Une accoutumance juvénile
Sur l’échantillon de femmes de 18 à 30 ans interrogées 9 sur 10 nous ont déclaré avoir été poussées vers la cigarette à cause de problèmes familiaux. D’autres fument par plaisir, c’est le cas de Lynda 22 ans étudiante à la fac «je me sens parfaitement bien quand je fume» ce qui n’est pas étonnant puisque le tabac induit au niveau de récepteurs centraux du système nerveux central appelés centres du plaisir une réponse chimique : les endorphines (hormones physiologiques) responsables de l’état de béatitude dans lequel sont plongés les fumeurs dés la première bouffée. Le risque étant que l’accoutumance aidant, il faut des choses de plus en plus élevées de nicotine pour recréer ce sentiment de bien être recherché. Souad 22 ans trouve, quant à elle, «qu’il y a de plus en plus de femmes fumeuses en particulier dans les salons de coiffure» cependant si ce phénomène social prend de l’ampleur, il reste toujours étranger aux mœurs de la moyenne de citoyens pour qui fumer reste l’apanage des hommes. Si dans un passé pas très lointain, la consommation du tabac était juste à la portée des hommes, on assiste depuis quelques années à la généralisation du phénomène, y compris parmi les femmes. Pour des raisons que même les spécialistes n’arrivent pas à définir, la femme algérienne est de plus en plus fumeuse. Beaucoup de fumeurs veulent arrêter de fumer mais ne le font pas. Étant une sorte de drogue, après consommation durant de longues années, la cigarette crée une dépendance, donc s’y détacher «n’est pas du tout chose facile», comme le confirme Tayeb fumeur depuis des années. On compte dans le monde plus d’un milliard de fumeurs, dont 20% environ sont des femmes. Toutefois, l’épidémie de tabagisme parmi les femmes est en augmentation dans certains pays. La Journée mondiale contre le tabac leur est consacrée.
Selon l’OMS, le tabac tue chaque année 5 millions de personnes dans le monde. Le tabagisme réduit la fécondité des femmes. Cette réduction est majorée par l’âge et le niveau du tabagisme (avec une relation dose-effet) ; La ménopause intervient plus tôt chez les fumeuses (avancée en moyenne de 2 ans, voire davantage).

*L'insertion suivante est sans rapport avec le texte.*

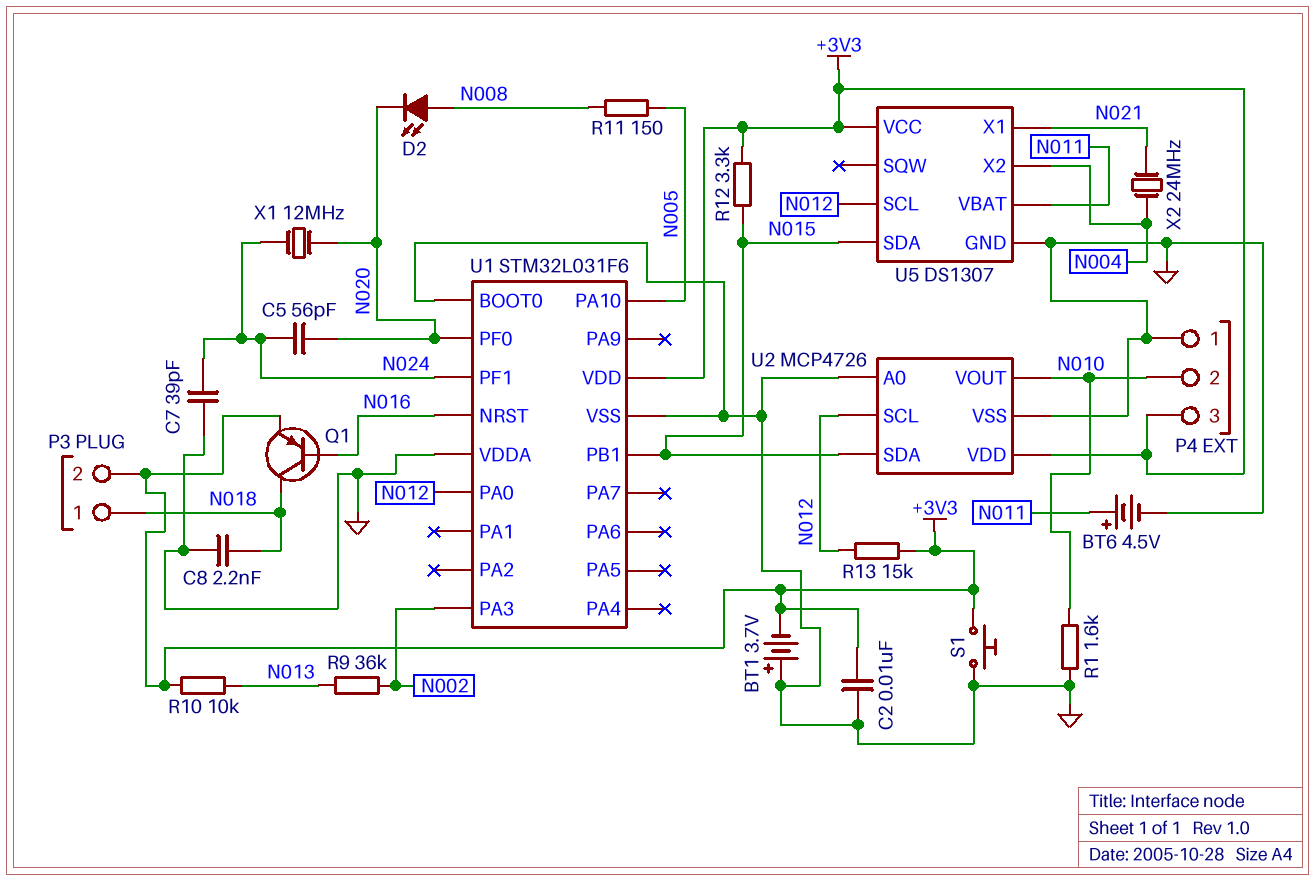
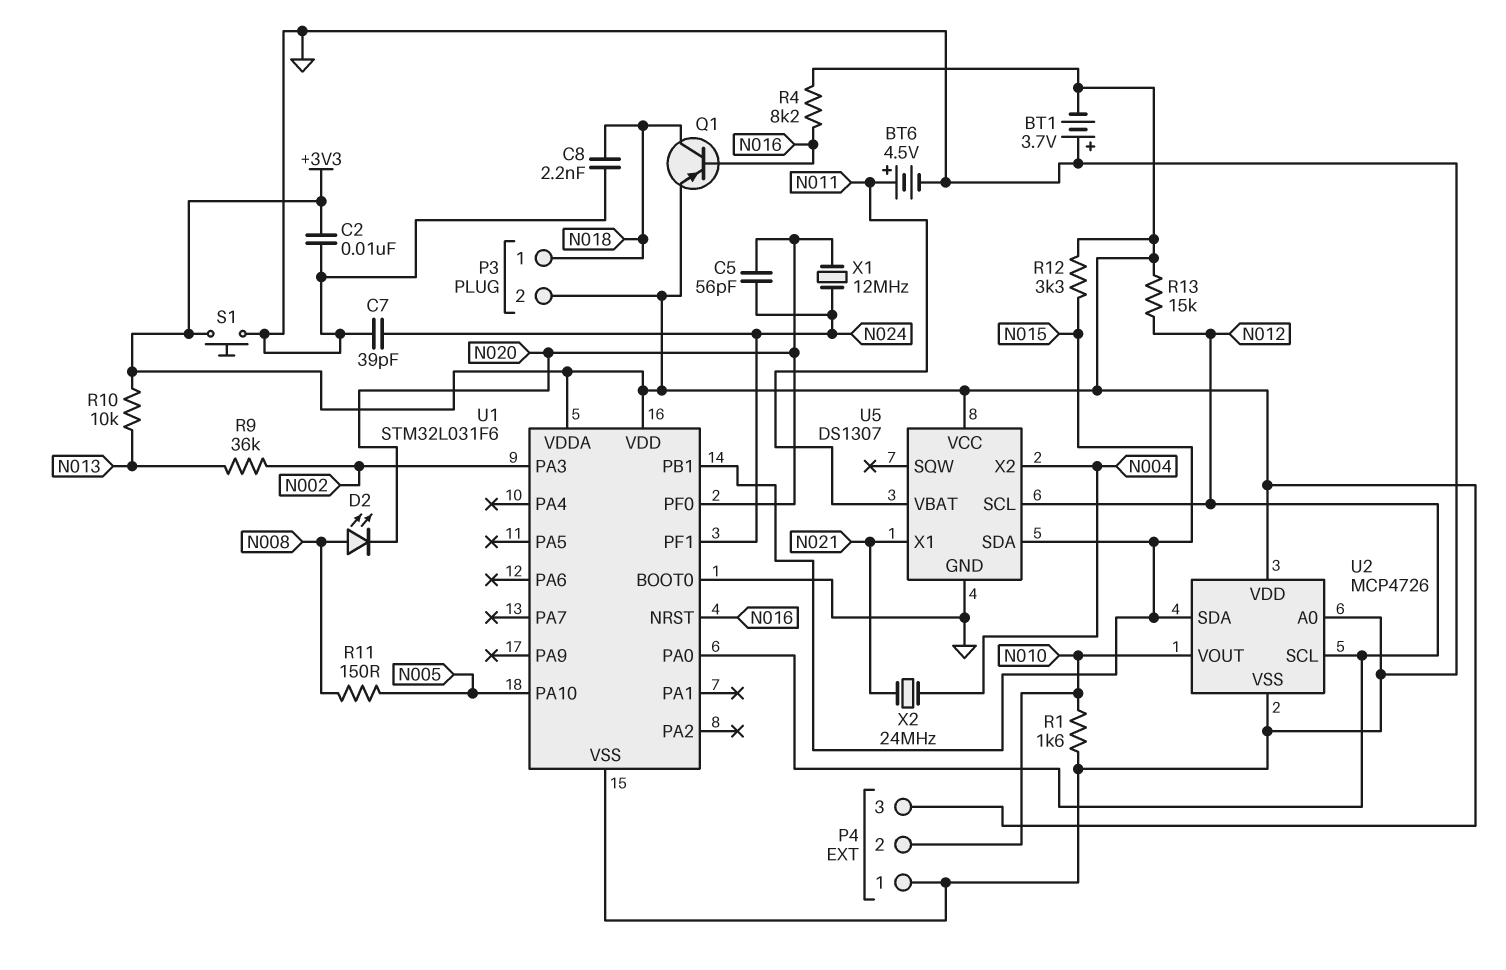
R4: none -> 8.2k (+3V3, N016)
U1 pin VDDA: GND -> +3V3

Enceintes, les fumeuses voient leur risque de fausse-couche ou d’accoucher prématurément multiplié par deux, le risque de grossesse extra-utérine multiplié par 1,5 lorsque la future maman fume moins de 10 cigarettes par jour, par 3 à partir de 20 cigarettes et par 5 au-delà de 30.
Notons que les effets immédiats de la cigarette chez les deux sexes sont un état de fatigue, de somnolence et un ralentissement des réflexes. Mais à long terme, les risques de stérilité chez la femme sont à craindre.
En effet, les fumeuses ont 3,3% plus de risque que les autres femmes d’attendre plus d’un an avant d’être enceintes. De plus elles font deux fois plus d’avortements spontanés et de grossesse extra-utérines que les autres. Sur le fœtus, les effets de la cigarette sont tout aussi graves puisque ses constituants passent la barrière placentaire entraînant un retard de croissance intra-utérine. Le poids de naissance des enfants nés de méres fumeuses est en moyenne de 200 grammes inférieur à la moyenne. Le tabagisme passif par inhalation forcée dans les ambiances enfumées est tout aussi dangereux puisqu’il cause dans certains cas la mort subite du nouveau-né en particulier chez le fœtus de faible poids. Il ne faut pas non plus perdre de vue que du point de vue mortalité, le tabac serait responsable de la mort de 500 000 femmes par an et que selon l’OMS il y aurait environ 1 milliard de fumeurs dans le monde.

Des bénéfices colossaux
Le lobbys qui sont derrière cette véritable manne ont enregistré des bénéfices de 256% au cours des dix dernières années. Cependant l’impunité n’est plus de mise puisque des parties civiles ont eu gain de cause au cours de célèbres procès faits à des marques connues de tabac et ce grâce à la corrélation faite par les scientifiques entre la prise de tabac et les risques de cancer. L’inversion de la tendance plus de filles fumeuses que de garçons chez les adolescents pousse ces multinationales peu scrupuleuses à prospecter un terrain nouveau : le marché féminin potentiellement plus lucratif en Europe aux Etats-Unies et en Asie.